In a new study, only the 30% of women with factors placing them at high risk of recurrence when they first started tamoxifen treatment would have benefited from taking Femara afterward, says researcher Gary Freedman, MD, a radiation oncologist at Fox Chase Cancer Center in Philadelphia.
Ever since a landmark study showed that Femara can reduce the risk of breast cancer coming back by about 40% in women previously treated with tamoxifen, "it's become common practice to automatically start women on Femara after completion of tamoxifen," he tells WebMD.

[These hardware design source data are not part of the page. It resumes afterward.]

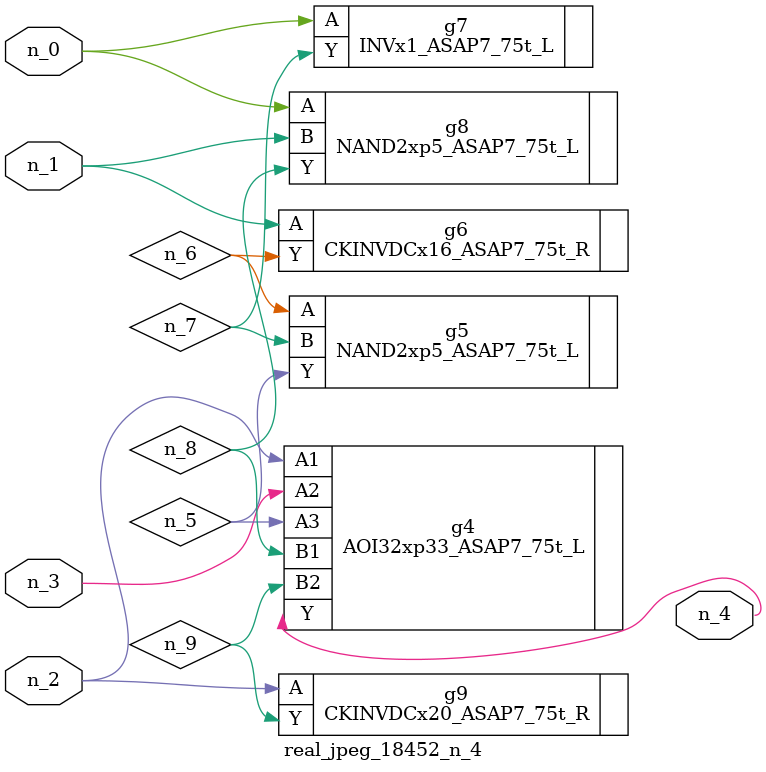
<source format=v>
module real_jpeg_18452_n_4 (n_3, n_1, n_0, n_2, n_4);

input n_3;
input n_1;
input n_0;
input n_2;

output n_4;

wire n_5;
wire n_8;
wire n_6;
wire n_7;
wire n_9;

INVx1_ASAP7_75t_L g7 ( 
.A(n_0),
.Y(n_7)
);

NAND2xp5_ASAP7_75t_L g8 ( 
.A(n_0),
.B(n_1),
.Y(n_8)
);

CKINVDCx16_ASAP7_75t_R g6 ( 
.A(n_1),
.Y(n_6)
);

AOI32xp33_ASAP7_75t_L g4 ( 
.A1(n_2),
.A2(n_3),
.A3(n_5),
.B1(n_8),
.B2(n_9),
.Y(n_4)
);

CKINVDCx20_ASAP7_75t_R g9 ( 
.A(n_2),
.Y(n_9)
);

NAND2xp5_ASAP7_75t_L g5 ( 
.A(n_6),
.B(n_7),
.Y(n_5)
);


endmodule
</source>
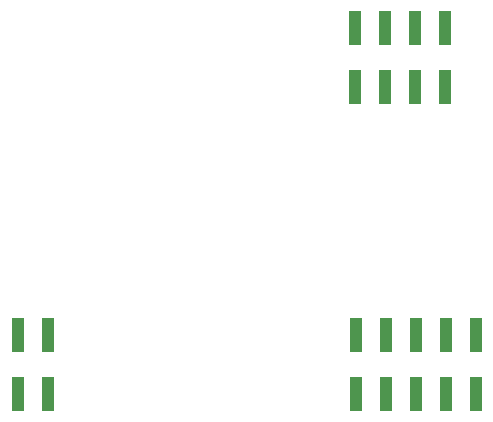
<source format=gbp>
G04 #@! TF.GenerationSoftware,KiCad,Pcbnew,8.0.1*
G04 #@! TF.CreationDate,2025-02-17T15:23:15+05:00*
G04 #@! TF.ProjectId,Sensors,53656e73-6f72-4732-9e6b-696361645f70,rev?*
G04 #@! TF.SameCoordinates,Original*
G04 #@! TF.FileFunction,Paste,Bot*
G04 #@! TF.FilePolarity,Positive*
%FSLAX46Y46*%
G04 Gerber Fmt 4.6, Leading zero omitted, Abs format (unit mm)*
G04 Created by KiCad (PCBNEW 8.0.1) date 2025-02-17 15:23:15*
%MOMM*%
%LPD*%
G01*
G04 APERTURE LIST*
%ADD10R,1.000000X3.000000*%
G04 APERTURE END LIST*
D10*
X192530000Y-117604999D03*
X192530000Y-122645001D03*
X189990000Y-117605000D03*
X189990000Y-122645000D03*
X187450000Y-117605000D03*
X187450000Y-122645000D03*
X184910000Y-117605000D03*
X184910000Y-122645000D03*
X182370000Y-117604999D03*
X182370000Y-122645001D03*
X156305002Y-117605000D03*
X156305002Y-122645000D03*
X153765000Y-117605000D03*
X153765000Y-122645000D03*
X182315000Y-96670000D03*
X182315000Y-91630000D03*
X184854999Y-96670000D03*
X184854999Y-91630000D03*
X187395001Y-96670000D03*
X187395001Y-91630000D03*
X189935000Y-96670000D03*
X189935000Y-91630000D03*
M02*

</source>
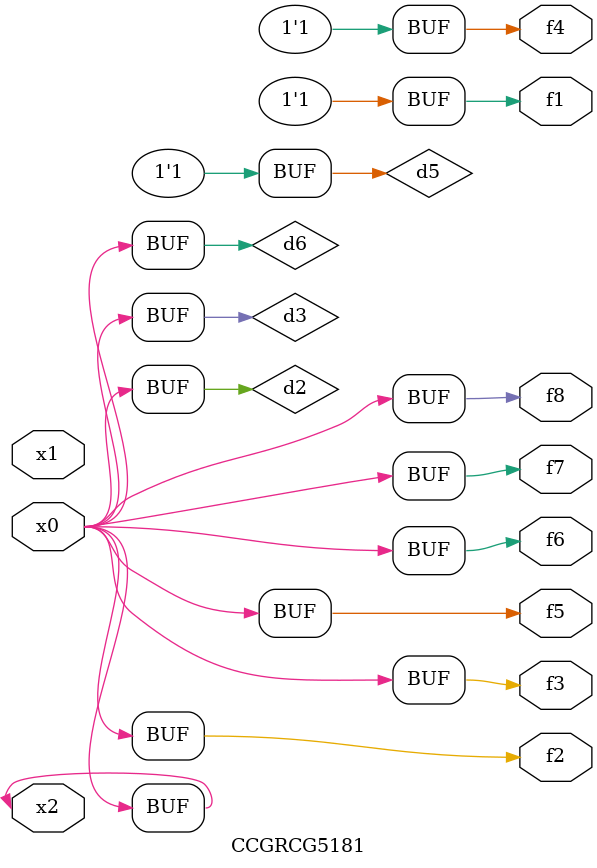
<source format=v>
module CCGRCG5181(
	input x0, x1, x2,
	output f1, f2, f3, f4, f5, f6, f7, f8
);

	wire d1, d2, d3, d4, d5, d6;

	xnor (d1, x2);
	buf (d2, x0, x2);
	and (d3, x0);
	xnor (d4, x1, x2);
	nand (d5, d1, d3);
	buf (d6, d2, d3);
	assign f1 = d5;
	assign f2 = d6;
	assign f3 = d6;
	assign f4 = d5;
	assign f5 = d6;
	assign f6 = d6;
	assign f7 = d6;
	assign f8 = d6;
endmodule

</source>
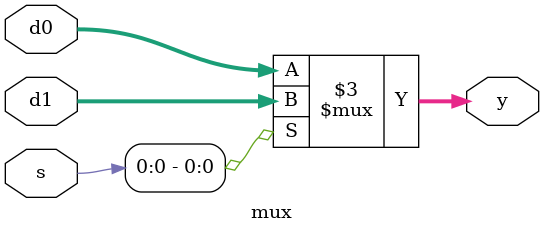
<source format=v>
module mux ( s, d1, d0, y );
input [3:0]  d1, d0; // a,b
input  [3:0]       s;// select bit 
output [3:0] y; // output of multiplexer

reg    [3:0] y;

always@( s or d1 or d0 )
begin
   if (s[0]) //if lsb of input is 1
          y = d1; // = B
   else
          y = d0; // y = 0000
end

endmodule




</source>
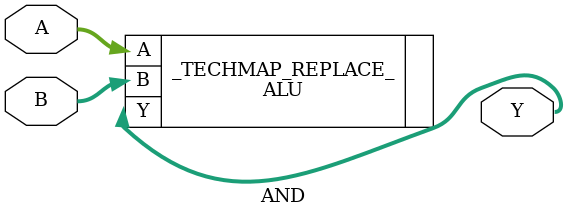
<source format=v>
module AND(input [7:0] A, B, output [7:0] Y);
	ALU #(.MODE("AND")) _TECHMAP_REPLACE_ (.A(A), .B(B), .Y(Y));
endmodule

</source>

"But our analysis suggests it shouldn't be automatic. Treatment needs to be individualized." The study showed that women who were younger than 60 or whose cancer had spread to four or more lymph nodes at the time they started tamoxifen had the most to gain from Femara, he says. Both younger age and involvement of four or more lymph nodes are risk factors for recurrence; together they accounted for about three in 10 women studied.
On the flip side, women over age 60 and who have other health conditions should probably not be given the drug, he says.
The study showed that many of these women died from causes other than breast cancer in the 10 years after they first started taking tamoxifen, he says.
Richard Poetter, MD, a radiation oncologist at the University Clinic for Radiotherapy and Radiobology in Vienna, Austria, and a speaker at the cancer meeting, says the researchers raise "an intelligent hypothesis that should be tested further."
Given the side effects and cost of any treatment, "it's a good idea to try to figure out who will benefit most and who might not have as much to gain," he tells WebMD.
Side effects of Femara include muscle and bone pain, hot flashes, nausea, and headaches. More serious adverse reactions include blood clots, stroke, heart attack, and fractures.
But until the findings are confirmed, current evidence shows that doctors should discuss the risks and benefits of Femara and similar drugs, called aromatase inhibitors, with all eligible women who complete five years of tamoxifen therapy, Poetter says.
Femara Slashes Estrogen Levels
The study, presented here at the American Society for Therapeutic Radiology and Oncology 47th Annual Meeting, is the latest to point to a role of Femara in the treatment of postmenopausal women with breast cancer.
About three in five women with breast cancer have tumors that are fueled by estrogen, making hormone therapy a cornerstone of regimens to prevent recurrences and improve survival.
For 25 years, doctors have been using tamoxifen, which blocks estrogen from binding to cells and works against estrogen's ability to stimulate tumor growth and spread. So far, the benefits of tamoxifen have been shown to wane after five years of treatment, a major cause of concern, since one-third of cancers that recur come back between five and 10 years later.